== WHAT IS REQUIRED ==
Switch "scientific name" to "binomial name" wherever it occurs in the lines below, leaving everything else unchanged, and omit the pictures from your answer.

== STORED RECORDS ==
□ □ □ □ □ □ □

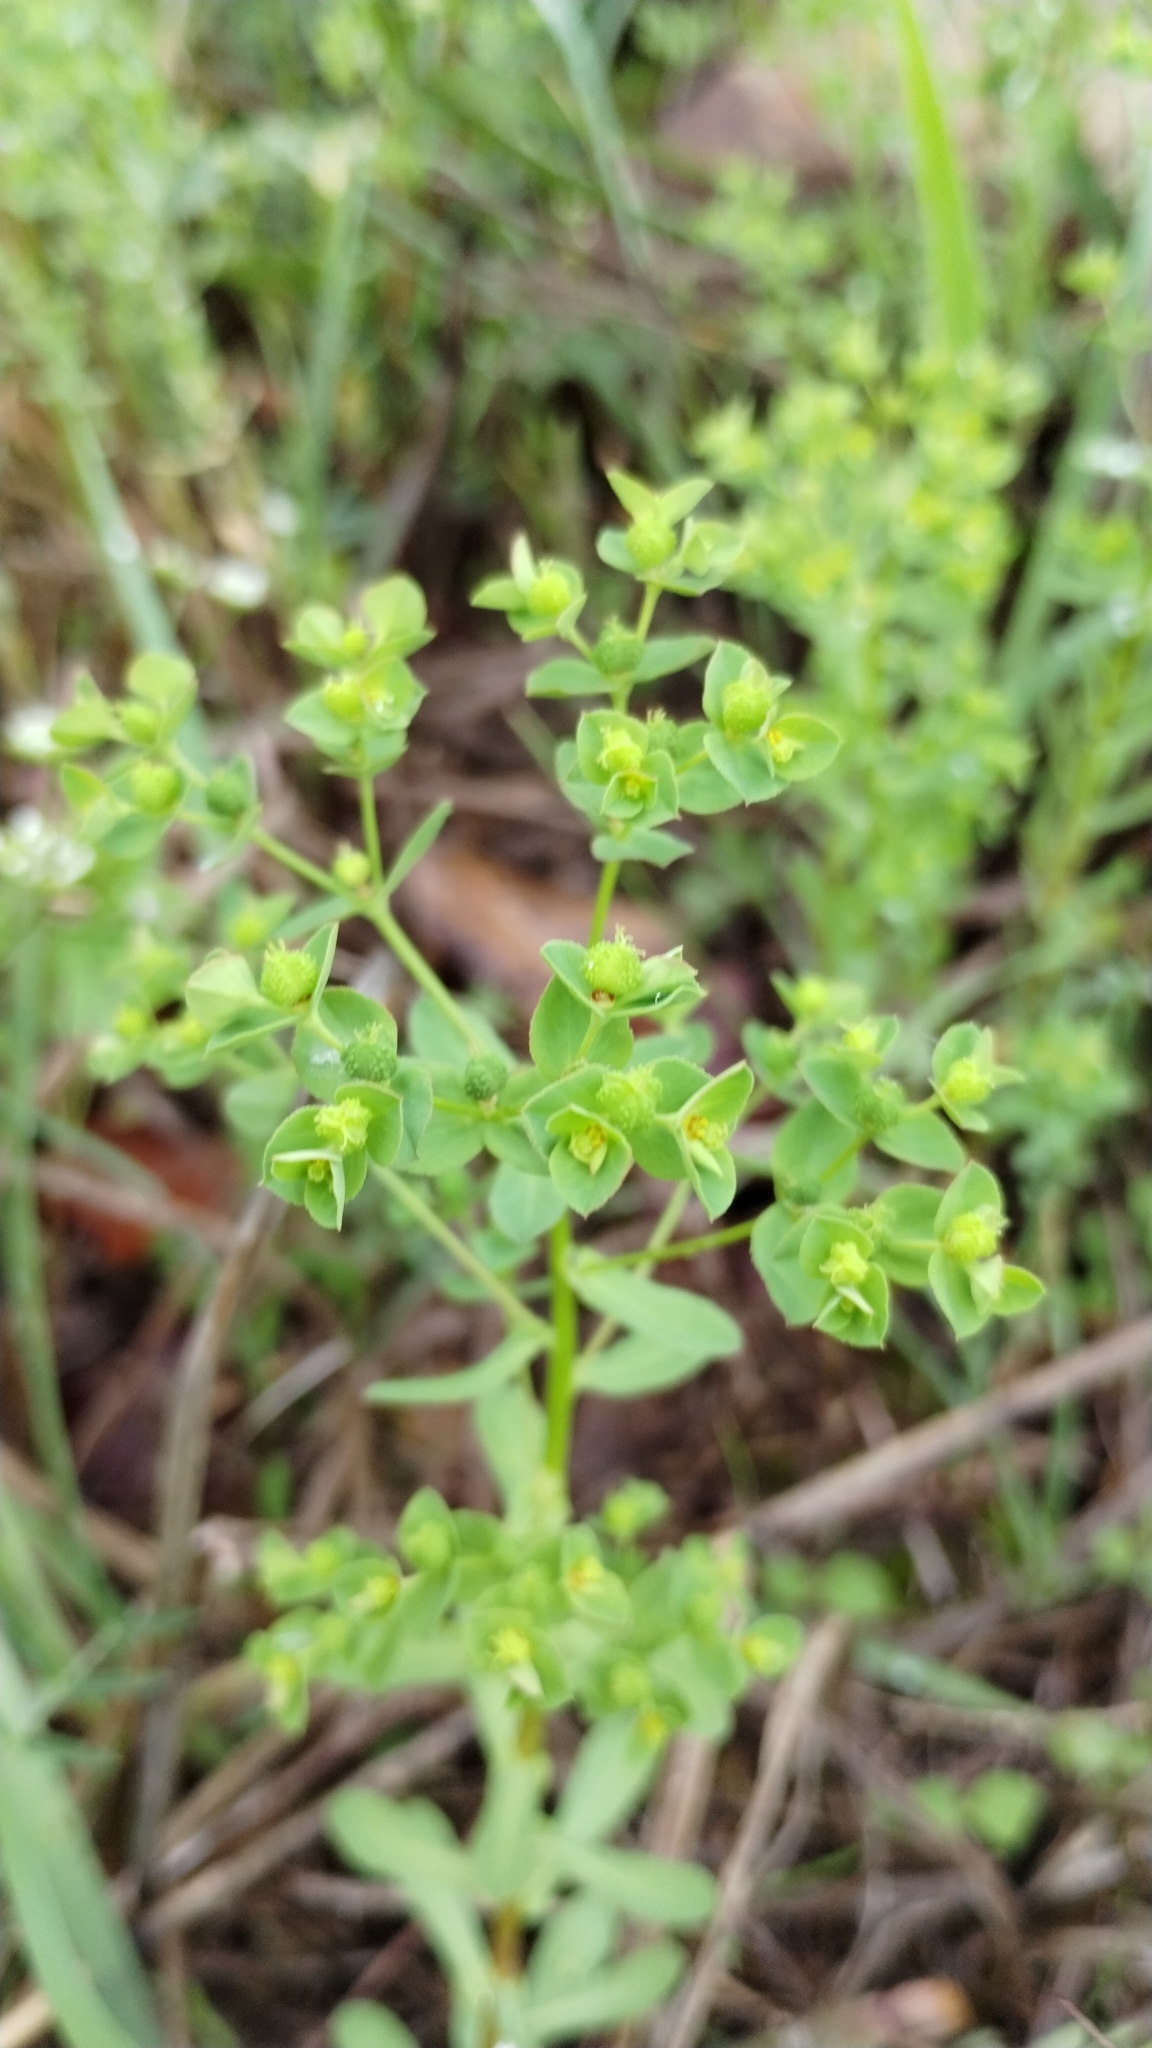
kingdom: Plantae
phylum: Tracheophyta
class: Magnoliopsida
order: Malpighiales
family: Euphorbiaceae
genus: Euphorbia
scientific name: Euphorbia spathulata
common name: Blunt spurge
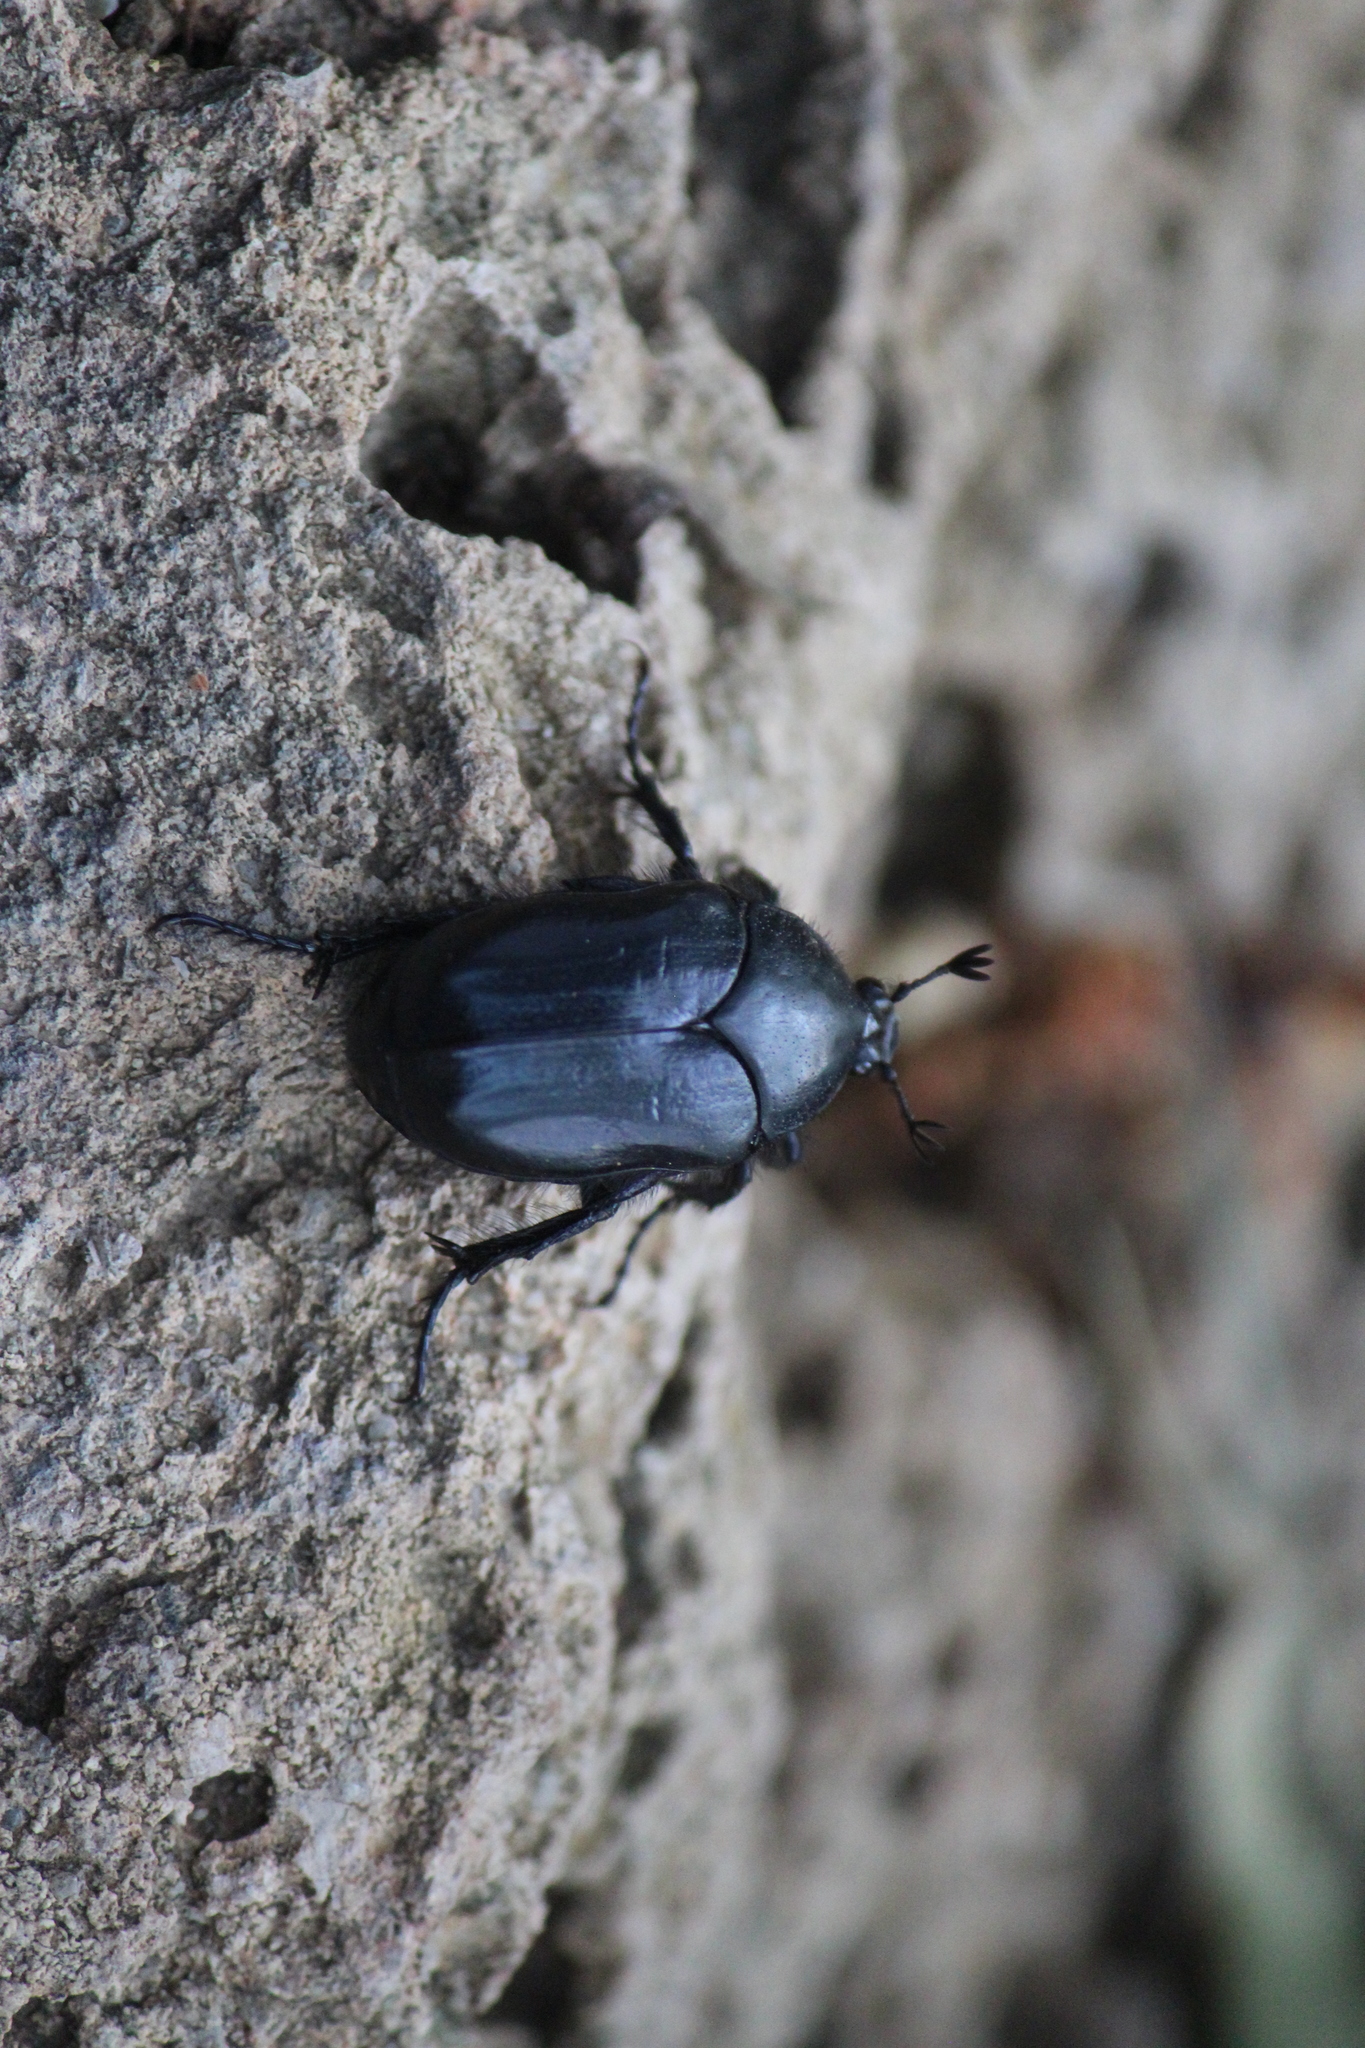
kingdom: Animalia
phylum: Arthropoda
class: Insecta
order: Coleoptera
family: Scarabaeidae
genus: Cotinis
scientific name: Cotinis antonii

□ □ □ □ □ □ □

== RESPONSE TO THIS EXERCISE ==
kingdom: Plantae
phylum: Tracheophyta
class: Magnoliopsida
order: Malpighiales
family: Euphorbiaceae
genus: Euphorbia
binomial name: Euphorbia spathulata
common name: Blunt spurge
kingdom: Animalia
phylum: Arthropoda
class: Insecta
order: Coleoptera
family: Scarabaeidae
genus: Cotinis
binomial name: Cotinis antonii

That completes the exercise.